Anmerkung 4: Vergleichsstudien haben die Tendenz, zur Dauerveranstaltung zu werden

Die Nutzbarmachung von Ergebnissen der Leistungsvergleichsstudien für die Schulentwicklung wird in dem Maße schwieriger, in dem diese zu alltäglichen Veranstaltungen werden. So hilfreich sie - dosiert eingesetzt - für das Wegräumen von Mythen, für das Justieren der Schule auf ihr Kerngeschäft und für eine - auch internationale - Standortbestimmung sein mögen, so kontraproduktiv werden sie im Prozess der Schulentwicklung, sobald sie zur Dauerveranstaltung entarten. Dass aus der Fülle von Tests nicht zwangsläufig Qualität erwächst, zeigt uns das Beispiel der USA: Dort können statt steigender Schulleistungen eher Abnutzungserscheinungen bei den Testanwendern beobachtet werden.
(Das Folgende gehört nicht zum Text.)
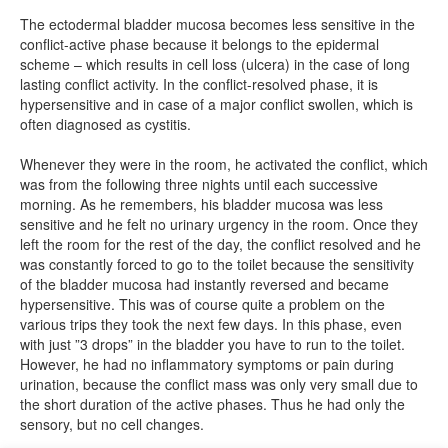
The ectodermal bladder mucosa becomes less sensitive in the
conflict-active phase because it belongs to the epidermal
scheme – which results in cell loss (ulcera) in the case of long
lasting conflict activity. In the conflict-resolved phase, it is
hypersensitive and in case of a major conflict swollen, which is
often diagnosed as cystitis.
Whenever they were in the room, he activated the conflict, which
was from the following three nights until each successive
morning. As he remembers, his bladder mucosa was less
sensitive and he felt no urinary urgency in the room. Once they
left the room for the rest of the day, the conflict resolved and he
was constantly forced to go to the toilet because the sensitivity
of the bladder mucosa had instantly reversed and became
hypersensitive. This was of course quite a problem on the
various trips they took the next few days. In this phase, even
with just ”3 drops” in the bladder you have to run to the toilet.
However, he had no inflammatory symptoms or pain during
urination, because the conflict mass was only very small due to
the short duration of the active phases. Thus he had only the
sensory, but no cell changes.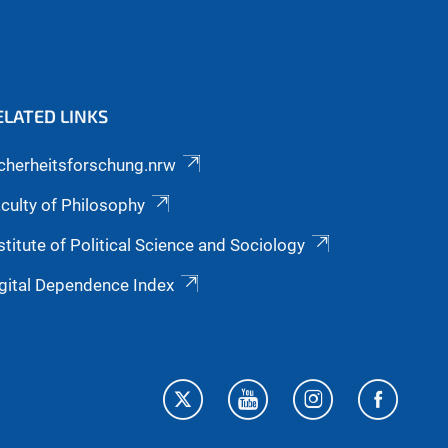
ELATED LINKS
cherheitsforschung.nrw
culty of Philosophy
stitute of Political Science and Sociology
gital Dependence Index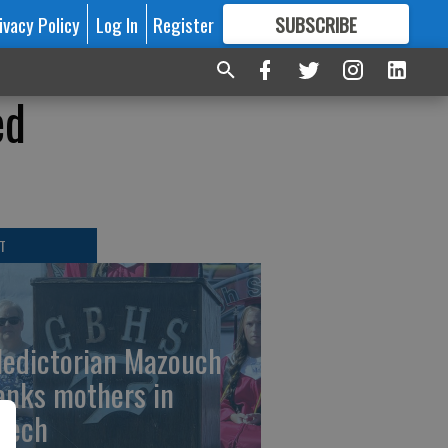
ivacy Policy
Log In
Register
SUBSCRIBE
FOR
MORE
GREAT CONTENT
ed
T
ledictorian Mazouch
anks mothers in
eech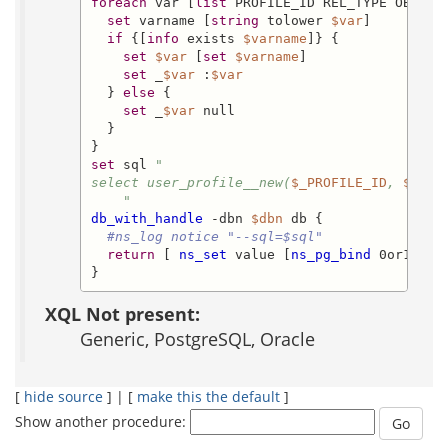
foreach
 var [
list
 PROFILE_ID REL_TYPE OBJECT
set
 varname [
string
 tolower 
$var
]

if
 {[
info
 exists 
$varname
]} {

set
$var
 [
set
$varname
]

set
 _
$var
 :
$var
  } 
else
 {

set
 _
$var
 null

  }

set
 sql 
"

select user_profile__new(
$_PROFILE_ID
, 
$_REL
    "
db_with_handle
 -dbn 
$dbn
 db {

#ns_log notice "--sql=$sql"
return
 [ 
ns_set
 value [
ns_pg_bind
 0or1row 
}
XQL Not present:
Generic, PostgreSQL, Oracle
[
hide source
] | [
make this the default
]
Show another procedure: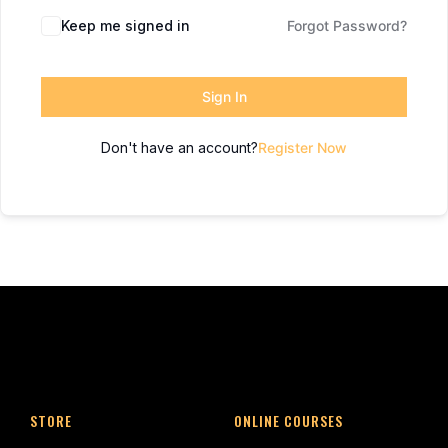
Keep me signed in
Forgot Password?
Sign In
Don't have an account?
Register Now
STORE
ONLINE COURSES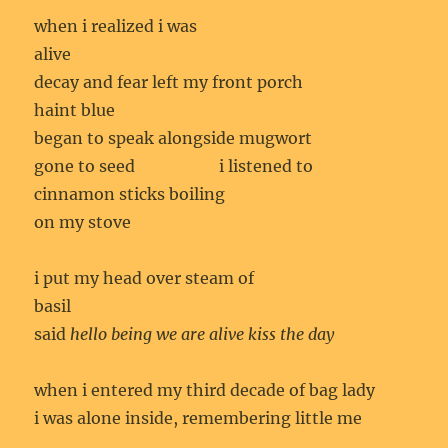
when i realized i was
alive
decay and fear left my front porch
haint blue
began to speak alongside mugwort
gone to seed i listened to
cinnamon sticks boiling
on my stove
i put my head over steam of
basil
said
hello being we are alive kiss the day
when i entered my third decade of bag lady
i was alone inside, remembering little me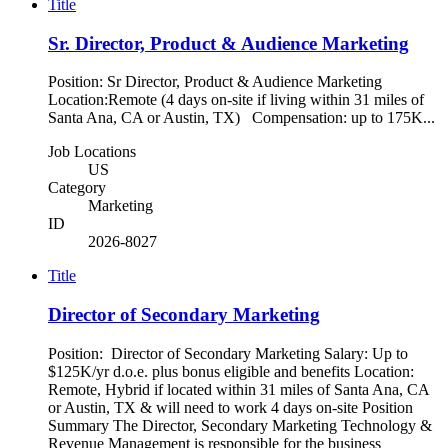
Title
Sr. Director, Product & Audience Marketing
Position: Sr Director, Product & Audience Marketing
Location:Remote (4 days on-site if living within 31 miles of
Santa Ana, CA or Austin, TX) Compensation: up to 175K...
Job Locations
US
Category
Marketing
ID
2026-8027
Title
Director of Secondary Marketing
Position: Director of Secondary Marketing Salary: Up to
$125K/yr d.o.e. plus bonus eligible and benefits Location:
Remote, Hybrid if located within 31 miles of Santa Ana, CA
or Austin, TX & will need to work 4 days on-site Position
Summary The Director, Secondary Marketing Technology &
Revenue Management is responsible for the business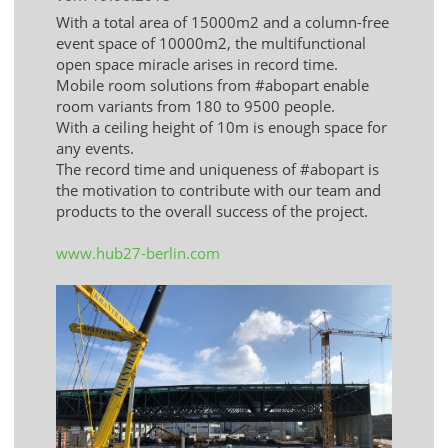
With a total area of ​​15000m2 and a column-free
event space of 10000m2, the multifunctional
open space miracle arises in record time.
Mobile room solutions from #abopart enable
room variants from 180 to 9500 people.
With a ceiling height of 10m is enough space for
any events.
The record time and uniqueness of #abopart is
the motivation to contribute with our team and
products to the overall success of the project.
www.hub27-berlin.com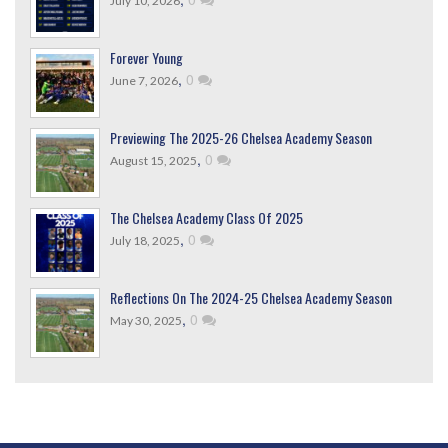
July 10, 2026
Forever Young
,
0
June 7, 2026
Previewing The 2025-26 Chelsea Academy Season
,
0
August 15, 2025
The Chelsea Academy Class Of 2025
,
0
July 18, 2025
Reflections On The 2024-25 Chelsea Academy Season
,
0
May 30, 2025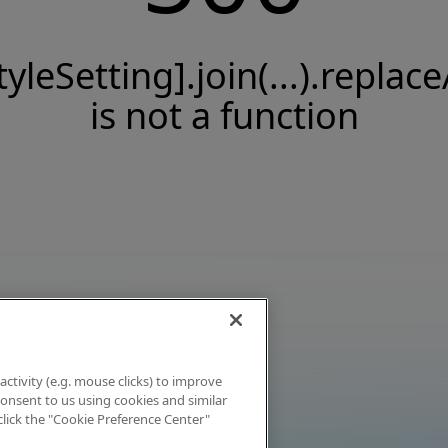
tyleSetting].join(...).replace
is not a function
activity (e.g. mouse clicks) to improve
 consent to us using cookies and similar
click the "Cookie Preference Center"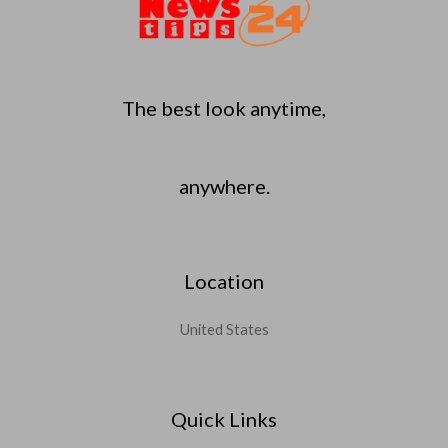
The best look anytime,
anywhere.
Location
United States
Quick Links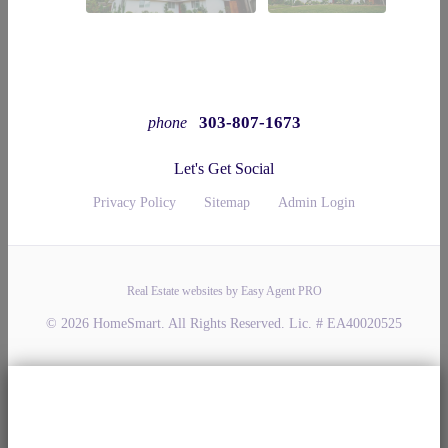
303-807-1673
phone
Let's Get Social
Privacy Policy
Sitemap
Admin Login
Real Estate websites by Easy Agent PRO
© 2026 HomeSmart. All Rights Reserved. Lic. # EA40020525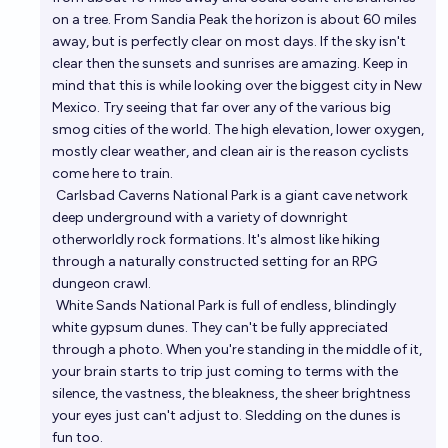
on a tree. From Sandia Peak the horizon is about 60 miles
away, but is perfectly clear on most days. If the sky isn't
clear then the sunsets and sunrises are amazing. Keep in
mind that this is while looking over the biggest city in New
Mexico. Try seeing that far over any of the various big
smog cities of the world. The high elevation, lower oxygen,
mostly clear weather, and clean air is the reason cyclists
come here to train.
Carlsbad Caverns National Park
is a giant cave network
deep underground with a variety of downright
otherworldly rock formations. It's almost like hiking
through a naturally constructed setting for an RPG
dungeon crawl.
White Sands National Park
is full of endless, blindingly
white gypsum dunes. They can't be fully appreciated
through a photo. When you're standing in the middle of it,
your brain starts to trip just coming to terms with the
silence, the vastness, the bleakness, the sheer brightness
your eyes just can't adjust to. Sledding on the dunes is
fun too.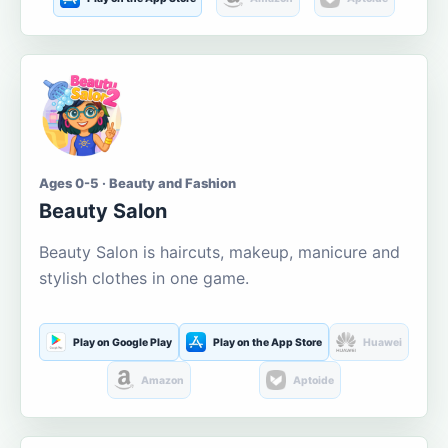
Ages 0-5 · Beauty and Fashion
Beauty Salon
Beauty Salon is haircuts, makeup, manicure and
stylish clothes in one game.
Play on Google Play
Play on the App Store
Huawei
Amazon
Aptoide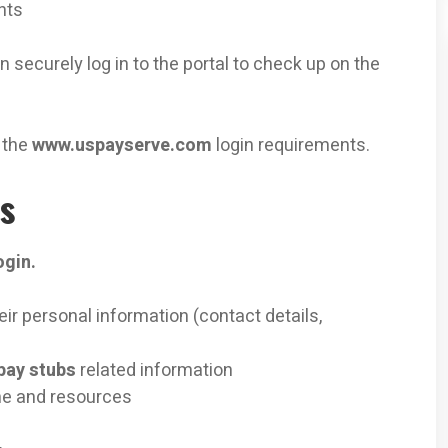
nts
 securely log in to the portal to check up on the
 the
www.uspayserve.com
login requirements.
ts
ogin.
r personal information (contact details,
pay stubs
related information
me and resources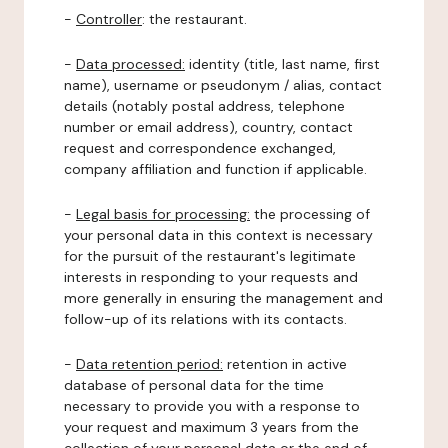
-
Controller
: the restaurant.
-
Data processed:
identity (title, last name, first
name), username or pseudonym / alias, contact
details (notably postal address, telephone
number or email address), country, contact
request and correspondence exchanged,
company affiliation and function if applicable.
-
Legal basis for processing:
the processing of
your personal data in this context is necessary
for the pursuit of the restaurant's legitimate
interests in responding to your requests and
more generally in ensuring the management and
follow-up of its relations with its contacts.
-
Data retention period:
retention in active
database of personal data for the time
necessary to provide you with a response to
your request and maximum 3 years from the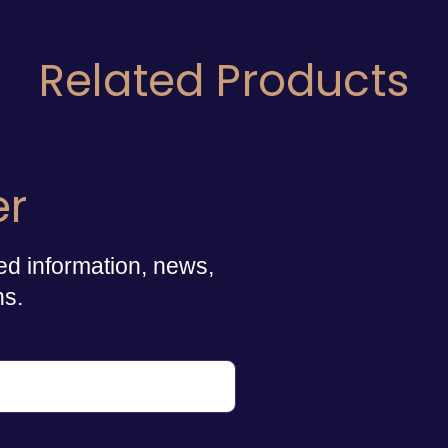
Related Products
er
ed information, news,
ns.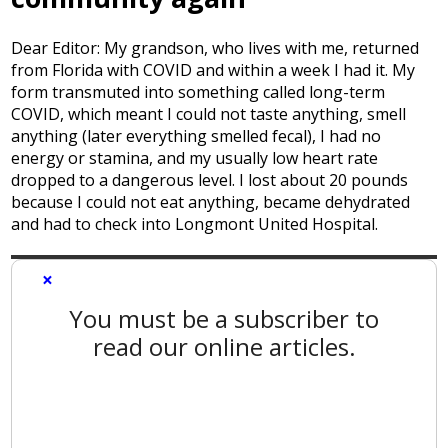
Dear Editor: My grandson, who lives with me, returned
from Florida with COVID and within a week I had it. My
form transmuted into something called long-term
COVID, which meant I could not taste anything, smell
anything (later everything smelled fecal), I had no
energy or stamina, and my usually low heart rate
dropped to a dangerous level. I lost about 20 pounds
because I could not eat anything, became dehydrated
and had to check into Longmont United Hospital.
×
You must be a subscriber to
read our online articles.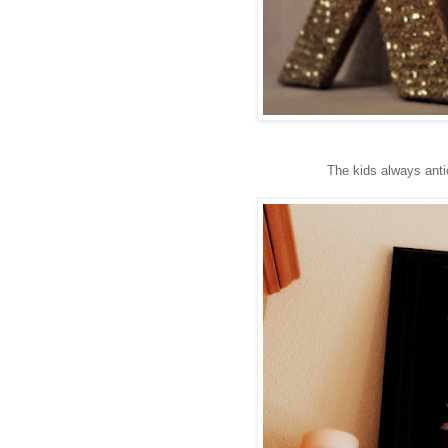
The kids always anti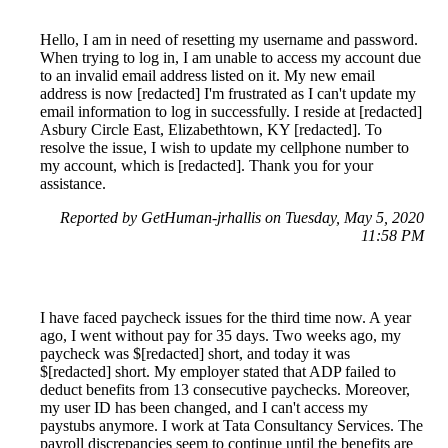
Hello, I am in need of resetting my username and password.
When trying to log in, I am unable to access my account due
to an invalid email address listed on it. My new email
address is now [redacted] I'm frustrated as I can't update my
email information to log in successfully. I reside at [redacted]
Asbury Circle East, Elizabethtown, KY [redacted]. To
resolve the issue, I wish to update my cellphone number to
my account, which is [redacted]. Thank you for your
assistance.
Reported by GetHuman-jrhallis on Tuesday, May 5, 2020
11:58 PM
I have faced paycheck issues for the third time now. A year
ago, I went without pay for 35 days. Two weeks ago, my
paycheck was $[redacted] short, and today it was
$[redacted] short. My employer stated that ADP failed to
deduct benefits from 13 consecutive paychecks. Moreover,
my user ID has been changed, and I can't access my
paystubs anymore. I work at Tata Consultancy Services. The
payroll discrepancies seem to continue until the benefits are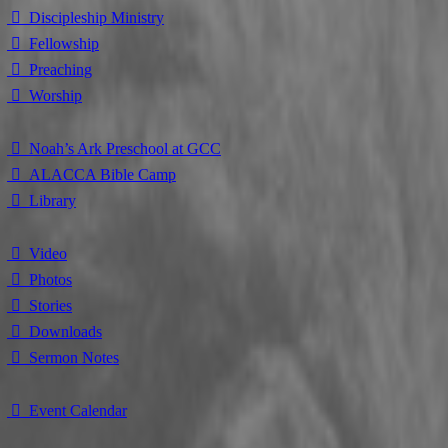
⃘ Discipleship Ministry
⃘ Fellowship
⃘ Preaching
⃘ Worship
⃘ Noah’s Ark Preschool at GCC
⃘ ALACCA Bible Camp
⃘ Library
⃘ Video
⃘ Photos
⃘ Stories
⃘ Downloads
⃘ Sermon Notes
⃘ Event Calendar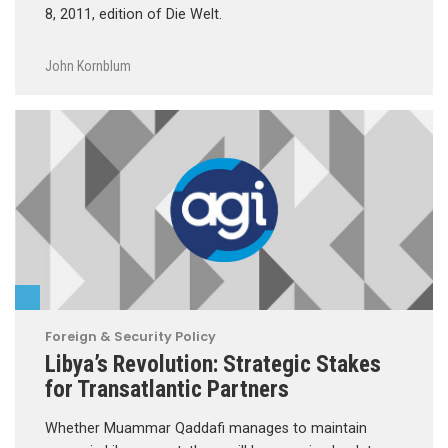
8, 2011, edition of Die Welt.
John Kornblum
Foreign & Security Policy
Libya’s Revolution: Strategic Stakes
for Transatlantic Partners
Whether Muammar Qaddafi manages to maintain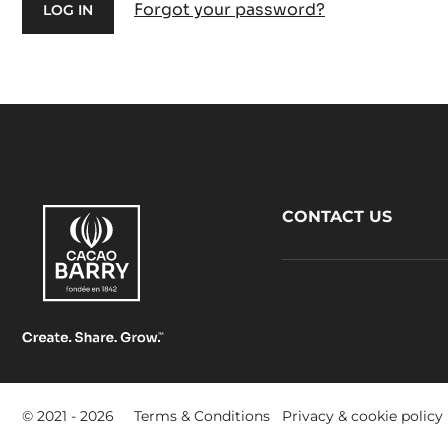
Forgot your password?
Footer
CONTACT US
CacaoBarry
Footer
© 2021 - 2026
Terms & Conditions
Privacy & cookie policy
-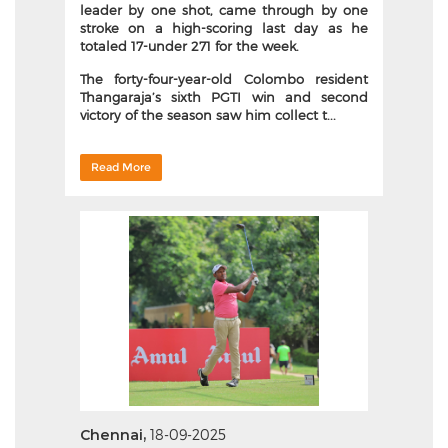
leader by one shot, came through by one
stroke on a high-scoring last day as he
totaled 17-under 271 for the week.
The forty-four-year-old Colombo resident
Thangaraja’s sixth PGTI win and second
victory of the season saw him collect t...
Read More
Chennai,
18-09-2025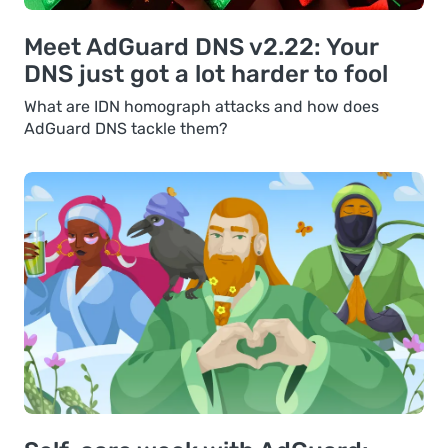
Meet AdGuard DNS v2.22: Your
DNS just got a lot harder to fool
What are IDN homograph attacks and how does
AdGuard DNS tackle them?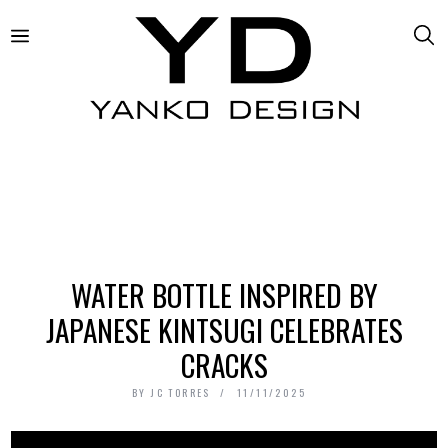
WATER BOTTLE INSPIRED BY
JAPANESE KINTSUGI CELEBRATES
CRACKS
BY
JC TORRES
11/11/2025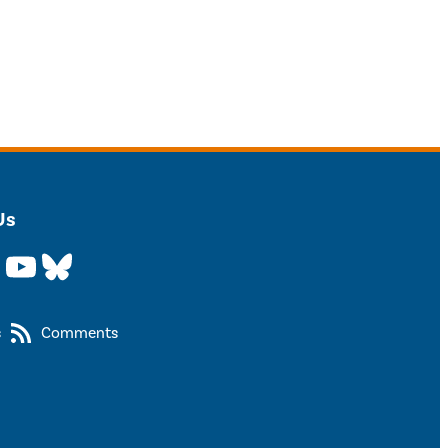
Us
YouTube
Bluesky
s
Comments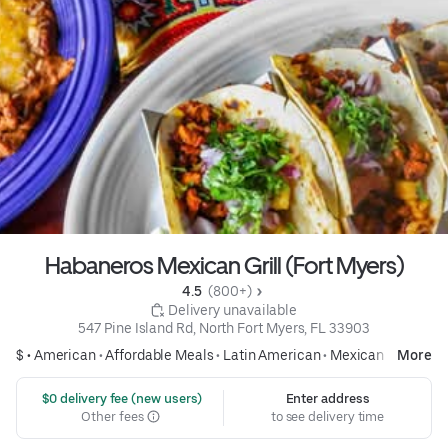
Habaneros Mexican Grill (Fort Myers)
4.5 
 (800+)
 Delivery unavailable
547 Pine Island Rd, North Fort Myers, FL 33903
$ •
American
•
Affordable Meals
•
Latin American
•
Mexican
More
 $0 delivery fee (new users)
Enter address
Other fees
to see delivery time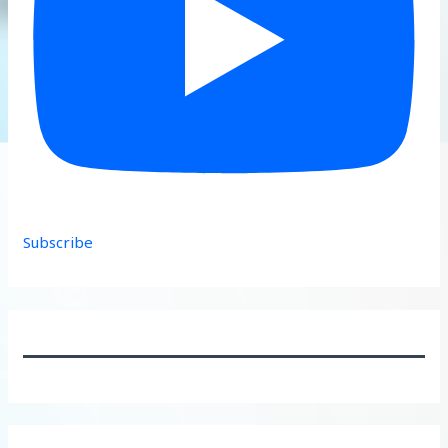
Subscribe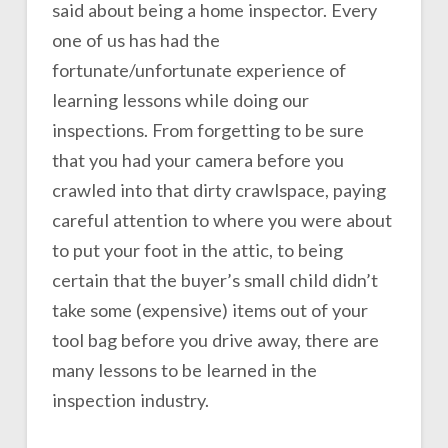
said about being a home inspector. Every
one of us has had the
fortunate/unfortunate experience of
learning lessons while doing our
inspections. From forgetting to be sure
that you had your camera before you
crawled into that dirty crawlspace, paying
careful attention to where you were about
to put your foot in the attic, to being
certain that the buyer’s small child didn’t
take some (expensive) items out of your
tool bag before you drive away, there are
many lessons to be learned in the
inspection industry.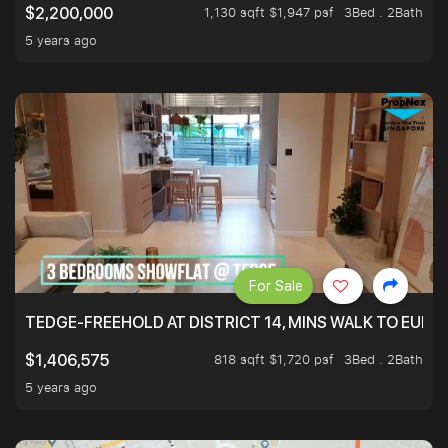
1,130 sqft $1,947 psf
3Bed . 2Bath
$2,200,000
5 years ago
For Sale
TEDGE-FREEHOLD AT DISTRICT 14, MINS WALK TO EUN
818 sqft $1,720 psf
3Bed . 2Bath
$1,406,575
5 years ago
Wer "large scale assessments" unter der Hand dazu nutzen will, eine Deutschland umfassende Form regelmäßiger zentraler Leistungsüberprüfung zu etablieren, der sollte diese Nebenwirkungen kalkulieren und zur Kenntnis nehmen, dass uns gerade die TIMSS-Studie gezeigt hat, dass zentrale Prüfungen vielleicht der Vergleichbarkeit von Zertifikaten dienen, sicher aber keinen eigenständigen Beitrag zur Sicherung von international hoher Qualität darstellen.